Cette « absence de précision, dans le décret, sur un certain nombre de points cruciaux » pourrait en outre « inciter les firmes pharmaceutiques à élargir le champ de l’apposition des pictogrammes dans une optique de protection médico-légale ». Pour éviter les procès en cas d’effets indésirables liés à leurs molécules donc.

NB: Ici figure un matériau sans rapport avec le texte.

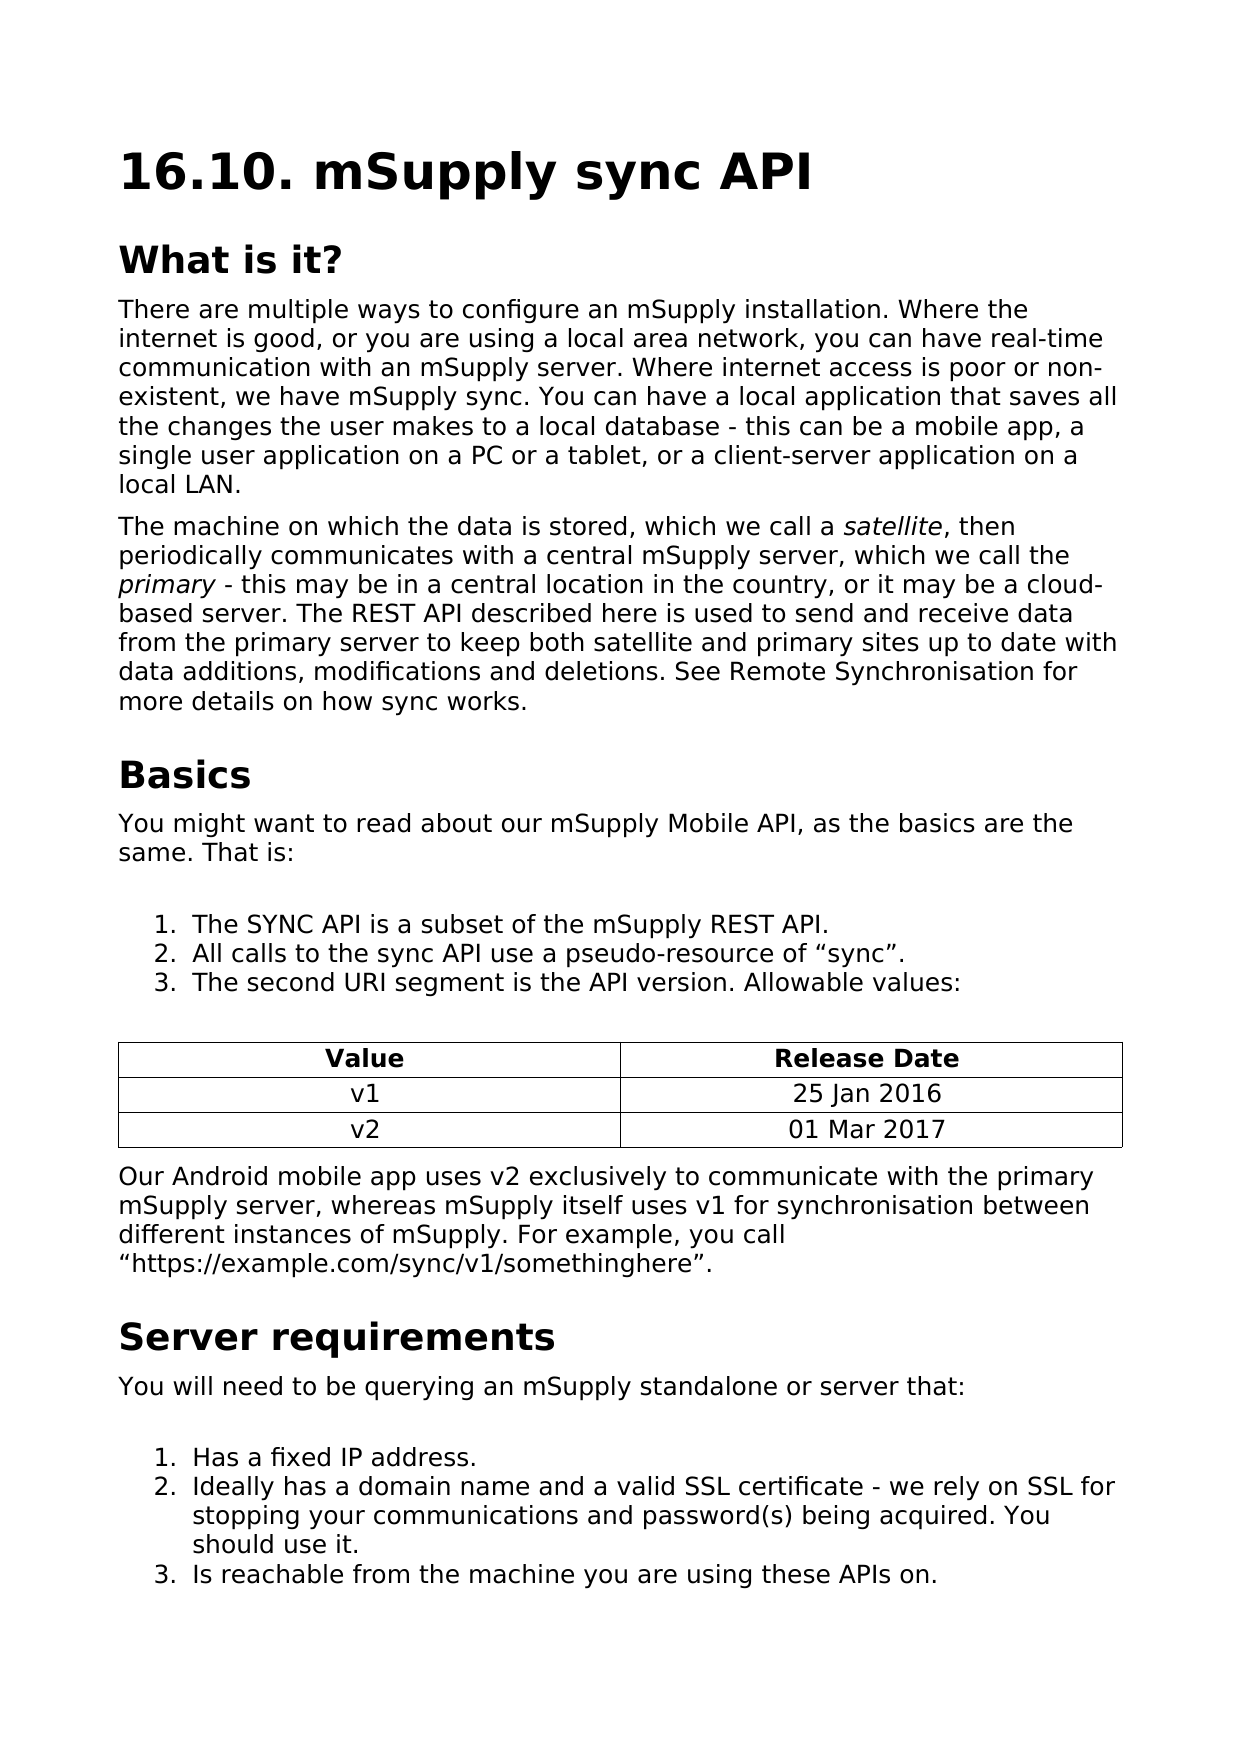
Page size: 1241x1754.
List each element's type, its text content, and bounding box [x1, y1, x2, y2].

list Has a fixed IP address. [177, 1443, 1122, 1472]
table_cell v1 [119, 1078, 620, 1112]
table_cell 01 Mar 2017 [621, 1113, 1122, 1147]
list Is reachable from the machine you are using these APIs on. [177, 1560, 1122, 1589]
table_cell 25 Jan 2016 [621, 1078, 1122, 1112]
subtitle Server requirements [118, 1316, 1122, 1359]
list All calls to the sync API use a pseudo-resource of “sync”. [177, 939, 1122, 968]
text You will need to be querying an mSupply standalone or server that: [118, 1372, 1122, 1401]
subtitle 16.10. mSupply sync API [118, 143, 1122, 201]
text The machine on which the data is stored, which we call a satellite, then periodically communicates with a central mSupply server, which we call the primary - this may be in a central location in the country, or it may be a cloud-based server. The REST API described here is used to send and receive data from the primary server to keep both satellite and primary sites up to date with data additions, modifications and deletions. See Remote Synchronisation for more details on how sync works. [118, 512, 1122, 716]
table_header Release Date [621, 1043, 1122, 1077]
text Our Android mobile app uses v2 exclusively to communicate with the primary mSupply server, whereas mSupply itself uses v1 for synchronisation between different instances of mSupply. For example, you call “https://example.com/sync/v1/somethinghere”. [118, 1162, 1122, 1278]
subtitle Basics [118, 753, 1122, 797]
table_header Value [119, 1043, 620, 1077]
list The second URI segment is the API version. Allowable values: [177, 968, 1122, 997]
text There are multiple ways to configure an mSupply installation. Where the internet is good, or you are using a local area network, you can have real-time communication with an mSupply server. Where internet access is poor or non-existent, we have mSupply sync. You can have a local application that saves all the changes the user makes to a local database - this can be a mobile app, a single user application on a PC or a tablet, or a client-server application on a local LAN. [118, 295, 1122, 499]
text You might want to read about our mSupply Mobile API, as the basics are the same. That is: [118, 809, 1122, 868]
table_cell v2 [119, 1113, 620, 1147]
list Ideally has a domain name and a valid SSL certificate - we rely on SSL for stopping your communications and password(s) being acquired. You should use it. [177, 1472, 1122, 1560]
subtitle What is it? [118, 239, 1122, 282]
list The SYNC API is a subset of the mSupply REST API. [177, 910, 1122, 939]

Parmi les précisions manquantes selon la Docte assemblée, « il n’est pas spécifié si la notion de tératogénicité ou de foetotoxicité doit être fondée sur des données humaines ou seulement de toxicité chez l’animal ». En outre, « aucune indication n’est fournie sur une ligne de partage entre les médicaments dont la toxicité est avérée et ceux où ces effets sont seulement évoqués sans être confirmés, ni sur la gravité de ces risques ». Une absence de « claire distinction entre les niveaux de risque des substances qui diluerait l’objectif initial ».

Enfin, certes « le texte incite à fonder le choix des pictogrammes sur la présence ou non d’alternatives thérapeutiques », mais « aucune recommandation n’accompagne cette disposition », se désole l’Académie de médecine. Ce qui laisse le choix libre aux fabricants de médicaments d’apposer ou non un pictogramme sur leurs molécules, « quelle que soit la nature des éléments présents dans le RCP, leur gravité, leur extrapolabilité à l’humain et les alternatives disponibles ».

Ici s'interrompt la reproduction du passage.